Вахтенный офицер заходит в кают-компанию, обращается к капитану:

– Наверху матросы у меня. Пленники идут сюда в сопровождении караульной команды. А лодки ихние очень просят эскимосы. Отдать?

– Что ещё за эскимосы? Откуда они-то тут взялись? Что это за массовка? Почему я не знаю? Акустики куда слушали? На посту кто был? Неужели гребков не слышали или мотора?

– Акустики все здесь!

– А эски только что приплыли. Вот сразу и докладываю. Китобои они. Говорят, им по радио эскимосы из Скандинавии про гребцов всё сказали. Они отслеживают их от самой Европы. Похоже, приборы спутниковой навигации и спутникового обнаружения у них не хуже наших!

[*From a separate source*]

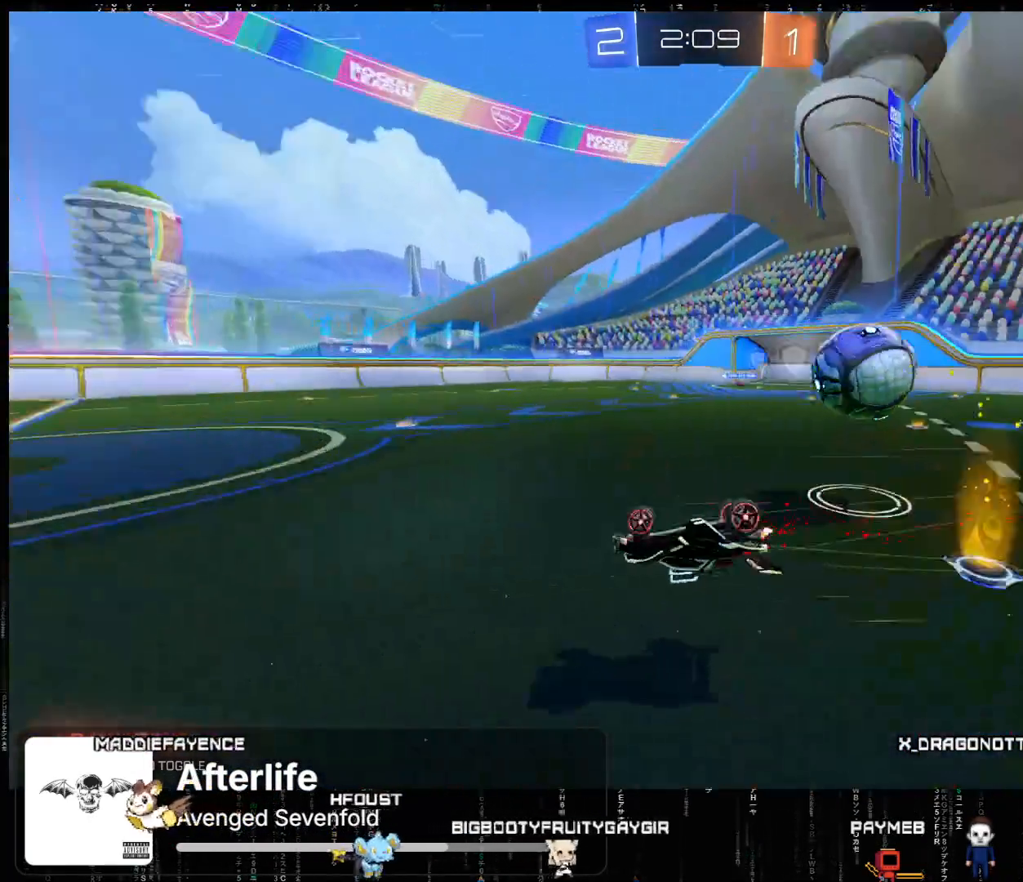
{"buttons": ["R2"], "left_stick": "center", "events": [[317, "left_stick", "right"], [467, "left_stick", "center"]]}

Лодки уж больно хороши, говорят, надёжные.

– Ну, у нас эллинга с собой нет. Лодки обузой для нас будут. Отдай им лодки.

– Капитан! Там, наверху, полно канатов, вёсел, спасжилетов плавает, –  обратился мичман. – Мне вёсла не нужны – двигатель у нас есть и исправен; а вот остальное всё пусть эскимосы выловят, да в каптёрку занесут!

– Копите на продажу, мичман?

– Как можно, капитан! Восстанавливаю прорехи в хозяйстве!

– Ладно! А дай-ка этим парням фуфайки, халаты рабочие, тельники – что можешь!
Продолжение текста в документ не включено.